Collected data entries
---

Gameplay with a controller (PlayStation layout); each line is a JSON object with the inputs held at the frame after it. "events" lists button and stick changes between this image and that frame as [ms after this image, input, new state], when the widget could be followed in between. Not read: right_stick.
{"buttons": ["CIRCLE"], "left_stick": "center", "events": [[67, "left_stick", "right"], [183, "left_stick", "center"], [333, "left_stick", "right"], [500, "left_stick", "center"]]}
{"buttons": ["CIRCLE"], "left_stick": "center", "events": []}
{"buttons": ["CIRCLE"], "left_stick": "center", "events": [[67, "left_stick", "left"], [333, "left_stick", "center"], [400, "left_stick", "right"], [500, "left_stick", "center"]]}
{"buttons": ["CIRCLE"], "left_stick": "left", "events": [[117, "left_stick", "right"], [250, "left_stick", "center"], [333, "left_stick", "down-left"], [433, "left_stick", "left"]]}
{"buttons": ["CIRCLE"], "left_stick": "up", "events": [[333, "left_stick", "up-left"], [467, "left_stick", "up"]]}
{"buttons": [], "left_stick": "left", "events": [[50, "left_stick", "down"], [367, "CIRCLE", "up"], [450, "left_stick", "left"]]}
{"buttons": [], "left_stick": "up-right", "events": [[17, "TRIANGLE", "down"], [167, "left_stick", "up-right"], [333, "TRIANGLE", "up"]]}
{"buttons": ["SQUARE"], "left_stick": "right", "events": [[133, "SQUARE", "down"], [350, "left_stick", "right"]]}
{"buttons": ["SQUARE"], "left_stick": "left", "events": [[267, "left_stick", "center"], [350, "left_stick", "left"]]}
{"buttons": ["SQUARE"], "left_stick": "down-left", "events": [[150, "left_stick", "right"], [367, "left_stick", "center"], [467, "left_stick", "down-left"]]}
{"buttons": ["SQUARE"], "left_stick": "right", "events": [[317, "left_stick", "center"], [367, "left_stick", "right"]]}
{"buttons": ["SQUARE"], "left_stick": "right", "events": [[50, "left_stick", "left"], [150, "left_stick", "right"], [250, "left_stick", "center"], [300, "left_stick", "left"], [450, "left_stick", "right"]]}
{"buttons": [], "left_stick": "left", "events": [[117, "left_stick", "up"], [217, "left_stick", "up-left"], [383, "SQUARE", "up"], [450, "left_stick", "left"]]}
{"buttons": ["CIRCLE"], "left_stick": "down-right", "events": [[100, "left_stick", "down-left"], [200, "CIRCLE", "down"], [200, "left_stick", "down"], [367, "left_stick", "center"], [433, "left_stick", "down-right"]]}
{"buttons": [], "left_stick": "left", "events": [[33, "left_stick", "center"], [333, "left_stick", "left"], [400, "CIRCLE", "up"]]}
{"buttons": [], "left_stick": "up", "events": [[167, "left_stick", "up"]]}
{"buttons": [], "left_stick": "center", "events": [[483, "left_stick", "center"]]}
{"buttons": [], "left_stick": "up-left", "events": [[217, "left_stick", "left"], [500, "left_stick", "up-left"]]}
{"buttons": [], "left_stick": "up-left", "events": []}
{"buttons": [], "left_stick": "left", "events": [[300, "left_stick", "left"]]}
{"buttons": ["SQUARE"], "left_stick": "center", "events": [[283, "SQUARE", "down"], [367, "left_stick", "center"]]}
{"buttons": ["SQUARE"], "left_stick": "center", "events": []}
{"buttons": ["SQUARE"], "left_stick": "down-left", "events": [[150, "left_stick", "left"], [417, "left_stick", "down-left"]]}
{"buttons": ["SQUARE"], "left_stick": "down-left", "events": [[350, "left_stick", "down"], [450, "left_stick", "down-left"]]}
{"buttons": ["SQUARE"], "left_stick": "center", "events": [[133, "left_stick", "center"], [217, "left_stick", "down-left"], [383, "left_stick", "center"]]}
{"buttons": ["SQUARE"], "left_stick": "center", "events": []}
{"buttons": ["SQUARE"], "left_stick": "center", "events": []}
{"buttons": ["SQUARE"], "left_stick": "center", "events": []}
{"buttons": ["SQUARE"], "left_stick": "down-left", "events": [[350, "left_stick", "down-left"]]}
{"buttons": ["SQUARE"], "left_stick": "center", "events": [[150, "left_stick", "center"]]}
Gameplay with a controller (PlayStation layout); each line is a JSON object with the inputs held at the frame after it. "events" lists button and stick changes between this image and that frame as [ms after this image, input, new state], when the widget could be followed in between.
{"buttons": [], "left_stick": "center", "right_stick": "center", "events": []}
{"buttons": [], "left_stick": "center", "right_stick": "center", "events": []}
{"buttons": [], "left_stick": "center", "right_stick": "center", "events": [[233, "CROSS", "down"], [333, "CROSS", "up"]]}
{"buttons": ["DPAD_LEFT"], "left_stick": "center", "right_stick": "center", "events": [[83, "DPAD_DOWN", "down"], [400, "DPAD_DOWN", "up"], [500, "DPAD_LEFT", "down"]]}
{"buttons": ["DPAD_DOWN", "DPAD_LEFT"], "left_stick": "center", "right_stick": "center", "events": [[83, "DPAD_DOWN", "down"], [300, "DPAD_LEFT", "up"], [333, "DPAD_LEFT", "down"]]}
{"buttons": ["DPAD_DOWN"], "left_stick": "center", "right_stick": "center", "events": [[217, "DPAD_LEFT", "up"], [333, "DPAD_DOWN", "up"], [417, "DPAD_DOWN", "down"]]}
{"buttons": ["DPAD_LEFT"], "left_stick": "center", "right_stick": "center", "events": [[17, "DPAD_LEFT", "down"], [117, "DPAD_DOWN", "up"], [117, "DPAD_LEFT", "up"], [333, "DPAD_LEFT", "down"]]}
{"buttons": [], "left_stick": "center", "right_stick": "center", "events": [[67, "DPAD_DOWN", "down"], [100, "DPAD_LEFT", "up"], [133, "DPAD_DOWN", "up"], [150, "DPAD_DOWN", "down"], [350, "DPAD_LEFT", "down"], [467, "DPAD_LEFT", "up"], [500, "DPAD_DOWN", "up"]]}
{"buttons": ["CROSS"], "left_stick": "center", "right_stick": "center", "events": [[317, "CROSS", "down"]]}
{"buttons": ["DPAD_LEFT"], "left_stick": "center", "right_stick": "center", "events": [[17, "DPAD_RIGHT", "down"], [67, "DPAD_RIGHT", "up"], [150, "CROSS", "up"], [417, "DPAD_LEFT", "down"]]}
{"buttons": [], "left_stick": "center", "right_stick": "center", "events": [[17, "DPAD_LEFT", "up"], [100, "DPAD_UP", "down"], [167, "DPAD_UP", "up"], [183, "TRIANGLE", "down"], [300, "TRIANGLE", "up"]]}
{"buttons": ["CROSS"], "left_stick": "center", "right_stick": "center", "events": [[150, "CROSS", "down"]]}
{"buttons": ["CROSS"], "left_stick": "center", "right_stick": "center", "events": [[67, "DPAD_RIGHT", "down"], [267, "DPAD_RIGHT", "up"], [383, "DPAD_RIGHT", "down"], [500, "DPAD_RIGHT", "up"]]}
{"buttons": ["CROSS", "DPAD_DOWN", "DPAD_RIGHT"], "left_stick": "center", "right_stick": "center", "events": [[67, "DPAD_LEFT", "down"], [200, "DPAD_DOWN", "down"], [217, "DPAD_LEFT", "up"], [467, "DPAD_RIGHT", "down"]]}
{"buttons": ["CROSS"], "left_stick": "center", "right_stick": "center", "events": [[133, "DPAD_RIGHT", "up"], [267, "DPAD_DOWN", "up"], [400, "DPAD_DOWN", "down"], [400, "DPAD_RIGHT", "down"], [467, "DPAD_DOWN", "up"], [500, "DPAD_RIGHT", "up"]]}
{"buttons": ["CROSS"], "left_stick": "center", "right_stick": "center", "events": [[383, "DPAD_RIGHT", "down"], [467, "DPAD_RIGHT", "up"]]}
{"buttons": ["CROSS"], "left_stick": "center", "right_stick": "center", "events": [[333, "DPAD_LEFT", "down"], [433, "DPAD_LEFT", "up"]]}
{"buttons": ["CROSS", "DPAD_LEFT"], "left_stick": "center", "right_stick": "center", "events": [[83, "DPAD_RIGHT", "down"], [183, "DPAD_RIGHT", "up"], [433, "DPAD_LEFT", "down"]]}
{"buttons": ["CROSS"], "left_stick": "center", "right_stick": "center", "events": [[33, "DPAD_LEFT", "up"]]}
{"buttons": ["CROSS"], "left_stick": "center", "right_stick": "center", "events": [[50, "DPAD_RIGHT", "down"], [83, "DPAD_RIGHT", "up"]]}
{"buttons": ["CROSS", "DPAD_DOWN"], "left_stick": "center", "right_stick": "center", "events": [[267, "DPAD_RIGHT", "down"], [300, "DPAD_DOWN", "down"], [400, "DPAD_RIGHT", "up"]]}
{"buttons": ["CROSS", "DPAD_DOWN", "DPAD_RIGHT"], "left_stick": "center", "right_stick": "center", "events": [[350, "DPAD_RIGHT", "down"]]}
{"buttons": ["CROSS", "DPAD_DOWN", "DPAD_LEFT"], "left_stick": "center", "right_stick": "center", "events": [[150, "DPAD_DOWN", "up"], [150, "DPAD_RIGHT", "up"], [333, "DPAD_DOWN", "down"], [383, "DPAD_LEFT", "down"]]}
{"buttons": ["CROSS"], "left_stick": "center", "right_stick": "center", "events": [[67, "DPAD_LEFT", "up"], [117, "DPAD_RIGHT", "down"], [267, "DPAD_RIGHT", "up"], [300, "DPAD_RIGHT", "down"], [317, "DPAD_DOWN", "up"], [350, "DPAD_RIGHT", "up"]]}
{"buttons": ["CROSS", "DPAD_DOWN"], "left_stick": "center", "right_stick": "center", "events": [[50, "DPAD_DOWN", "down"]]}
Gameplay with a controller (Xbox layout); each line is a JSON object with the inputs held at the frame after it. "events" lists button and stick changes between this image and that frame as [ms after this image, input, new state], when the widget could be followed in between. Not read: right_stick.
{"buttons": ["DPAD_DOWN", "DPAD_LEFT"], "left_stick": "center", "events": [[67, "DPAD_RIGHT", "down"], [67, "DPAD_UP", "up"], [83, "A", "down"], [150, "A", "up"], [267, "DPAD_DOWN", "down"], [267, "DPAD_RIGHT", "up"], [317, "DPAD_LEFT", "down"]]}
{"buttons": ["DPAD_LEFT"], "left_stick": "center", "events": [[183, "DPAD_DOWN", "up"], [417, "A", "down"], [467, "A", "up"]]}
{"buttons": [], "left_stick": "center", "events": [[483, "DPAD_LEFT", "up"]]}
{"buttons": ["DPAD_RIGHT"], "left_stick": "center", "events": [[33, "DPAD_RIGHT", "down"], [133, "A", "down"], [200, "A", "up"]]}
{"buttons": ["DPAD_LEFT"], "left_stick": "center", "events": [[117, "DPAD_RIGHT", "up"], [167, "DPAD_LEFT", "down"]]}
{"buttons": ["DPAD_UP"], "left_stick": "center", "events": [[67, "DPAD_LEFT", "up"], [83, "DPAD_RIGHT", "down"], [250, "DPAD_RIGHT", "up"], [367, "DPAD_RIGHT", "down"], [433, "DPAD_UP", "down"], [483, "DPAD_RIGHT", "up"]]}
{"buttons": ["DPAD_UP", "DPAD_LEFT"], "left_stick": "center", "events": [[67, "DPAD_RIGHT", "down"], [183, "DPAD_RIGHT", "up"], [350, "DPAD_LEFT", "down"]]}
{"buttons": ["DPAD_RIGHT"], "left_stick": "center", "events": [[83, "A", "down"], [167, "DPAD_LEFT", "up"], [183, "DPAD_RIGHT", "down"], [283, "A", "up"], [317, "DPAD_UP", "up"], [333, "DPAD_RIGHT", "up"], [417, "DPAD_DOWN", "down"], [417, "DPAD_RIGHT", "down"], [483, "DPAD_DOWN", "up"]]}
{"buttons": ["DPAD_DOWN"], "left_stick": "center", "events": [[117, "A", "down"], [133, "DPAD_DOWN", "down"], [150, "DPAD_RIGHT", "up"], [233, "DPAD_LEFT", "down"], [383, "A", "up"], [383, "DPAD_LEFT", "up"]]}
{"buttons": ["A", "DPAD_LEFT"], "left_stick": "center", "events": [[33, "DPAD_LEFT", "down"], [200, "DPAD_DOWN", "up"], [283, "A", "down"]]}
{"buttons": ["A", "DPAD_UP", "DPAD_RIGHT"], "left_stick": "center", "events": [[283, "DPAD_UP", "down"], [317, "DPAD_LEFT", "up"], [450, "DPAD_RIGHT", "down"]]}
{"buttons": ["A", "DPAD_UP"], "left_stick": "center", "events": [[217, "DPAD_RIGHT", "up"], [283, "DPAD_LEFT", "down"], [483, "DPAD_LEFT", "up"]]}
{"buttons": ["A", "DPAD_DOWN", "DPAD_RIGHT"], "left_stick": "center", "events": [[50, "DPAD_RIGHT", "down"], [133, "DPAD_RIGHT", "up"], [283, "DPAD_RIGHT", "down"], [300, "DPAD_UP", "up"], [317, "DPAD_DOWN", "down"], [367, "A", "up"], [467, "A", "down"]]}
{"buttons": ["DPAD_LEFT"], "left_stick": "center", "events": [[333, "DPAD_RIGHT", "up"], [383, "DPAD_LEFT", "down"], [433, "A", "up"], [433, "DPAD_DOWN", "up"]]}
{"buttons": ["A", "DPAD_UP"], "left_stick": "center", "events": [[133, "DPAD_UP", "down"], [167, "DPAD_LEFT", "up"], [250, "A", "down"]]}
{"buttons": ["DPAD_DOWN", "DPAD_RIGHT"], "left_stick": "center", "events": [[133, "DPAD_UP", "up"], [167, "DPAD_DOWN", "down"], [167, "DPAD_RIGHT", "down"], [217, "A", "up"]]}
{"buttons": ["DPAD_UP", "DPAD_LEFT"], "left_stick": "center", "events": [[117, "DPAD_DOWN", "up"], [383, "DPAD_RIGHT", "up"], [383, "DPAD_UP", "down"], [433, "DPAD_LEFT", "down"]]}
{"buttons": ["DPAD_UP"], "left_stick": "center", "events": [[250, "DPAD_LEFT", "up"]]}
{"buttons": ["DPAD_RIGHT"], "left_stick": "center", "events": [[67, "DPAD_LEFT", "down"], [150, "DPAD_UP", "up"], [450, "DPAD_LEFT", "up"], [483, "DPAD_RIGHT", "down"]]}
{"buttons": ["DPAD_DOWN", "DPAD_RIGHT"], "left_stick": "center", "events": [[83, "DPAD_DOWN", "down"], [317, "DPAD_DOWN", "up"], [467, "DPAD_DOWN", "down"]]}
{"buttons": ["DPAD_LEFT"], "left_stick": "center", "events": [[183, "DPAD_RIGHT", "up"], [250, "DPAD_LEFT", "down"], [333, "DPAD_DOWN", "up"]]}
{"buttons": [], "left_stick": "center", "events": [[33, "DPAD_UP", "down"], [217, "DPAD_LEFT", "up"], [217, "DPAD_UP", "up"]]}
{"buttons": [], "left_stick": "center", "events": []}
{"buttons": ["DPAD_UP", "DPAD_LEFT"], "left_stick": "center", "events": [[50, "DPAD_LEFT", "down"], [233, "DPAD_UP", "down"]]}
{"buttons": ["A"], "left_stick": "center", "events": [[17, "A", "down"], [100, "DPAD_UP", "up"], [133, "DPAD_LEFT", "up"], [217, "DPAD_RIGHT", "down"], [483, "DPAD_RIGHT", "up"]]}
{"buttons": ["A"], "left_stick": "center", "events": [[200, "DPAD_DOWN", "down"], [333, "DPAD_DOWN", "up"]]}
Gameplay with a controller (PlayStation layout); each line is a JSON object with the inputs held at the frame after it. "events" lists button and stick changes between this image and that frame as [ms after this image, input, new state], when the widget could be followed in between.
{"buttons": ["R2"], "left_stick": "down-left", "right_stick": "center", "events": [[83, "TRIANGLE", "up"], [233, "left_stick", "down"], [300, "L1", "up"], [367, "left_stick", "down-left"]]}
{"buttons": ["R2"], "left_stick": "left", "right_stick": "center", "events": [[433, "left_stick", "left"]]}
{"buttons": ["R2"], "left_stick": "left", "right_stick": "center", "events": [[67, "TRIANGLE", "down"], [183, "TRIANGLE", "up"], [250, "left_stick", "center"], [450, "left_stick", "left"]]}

---

• [WORK INSTRUCTION]: Scan the data for the word "read" and copy every line where it shows up.

• [FINISHED EXERCISE]:
Gameplay with a controller (PlayStation layout); each line is a JSON object with the inputs held at the frame after it. "events" lists button and stick changes between this image and that frame as [ms after this image, input, new state], when the widget could be followed in between. Not read: right_stick.
Gameplay with a controller (Xbox layout); each line is a JSON object with the inputs held at the frame after it. "events" lists button and stick changes between this image and that frame as [ms after this image, input, new state], when the widget could be followed in between. Not read: right_stick.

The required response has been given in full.